Josef Švejk: The novel’s hero: in civilian life a dealer in stolen dogs. Based partly on František Strašlipka, the young batman to Oberleutnant Rudolf Lukas, Hašek’s company commander.

Palivec: The foul-mouthed landlord of Švejk’s local pub – the “U Kalicha” (“At the Chalice”) on Na Bojišti street, Prague. Despite refusal to discuss any politics (“it smells of Pankrác”) Palivec is eventually arrested by Bretschneider (see below) after commenting that flies shit on the portrait of Franz Joseph in the pub.

Police Agent Bretschneider: A secret policeman who repeatedly tries to catch Švejk and others out on their anti-monarchist views. He is eventually eaten by his own dogs, after buying a succession of animals from Švejk in an attempt to incriminate him.

Staff Warder Slavík: A cruel and corrupt prison official (revealed to have himself ended up in prison under the Republic of Czechoslovakia).

Military chaplain Otto Katz: Has a fondness for drinking, especially good communion wine, and gambling. Švejk seems fond of Katz, but the latter loses the services of Švejk to Lieutenant Lukáš in a game of cards.

Oberleutnant Lukáš: Švejk’s long-suffering company commander. A Czech from South Bohemia, Lukáš is something of a womanizer but is depicted in a broadly sympathetic manner by Hašek (the records of the real-life 91st Regiment show an Oberleutnant Rudolf Lukas – the same rank as the character – at the time of Hašek’s service; Hašek admired Lukas and even wrote him a number of poems. Lukas was Hašek’s company commander.[4]) Though Švejk’s actions eventually lead to Lukáš’ being labelled as a notorious philanderer in the Hungarian national press, he starts to miss Švejk after the latter is promoted to company orderly.

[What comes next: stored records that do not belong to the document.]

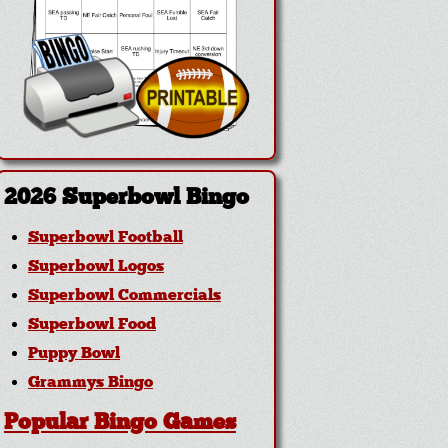
2026 Superbowl Bingo
Superbowl Football
Superbowl Logos
Superbowl Commercials
Superbowl Food
Puppy Bowl
Grammys Bingo
Popular Bingo Games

Colonel Friedrich Kraus von Zillergut: An idiotic Austrian officer with a penchant for giving his colleagues long-winded, moronic explanations of everyday objects (such as thermometers and postage stamps) and situations; run over by a cart while attempting to demonstrate what a pavement is. Kraus’s dog is stolen by Švejk as a gift for Lukáš; the enraged colonel subsequently arranges Lukáš’s transfer to the front.

Captain Ságner: One of the regiment’s professional officers and commander of Švejk’s march battalion; an ambitious careerist, he is later revealed to have been a closet Czech patriot in his youth. A Captain Vinzenz Sagner served in the 91st Regiment, where he was Hašek’s battalion commander.  

Colonel Schröder: The bad-tempered colonel of Švejk’s regiment, and a caricature of typical German-speaking senior officers of the Austrian army.

Jurajda: The battalion’s spiritualist cook; before military service he had edited an “occultist” journal. Spends time attempting to avoid frontline service through letters he is writing to his wife, in which he details meals he is intending to cook for senior officers.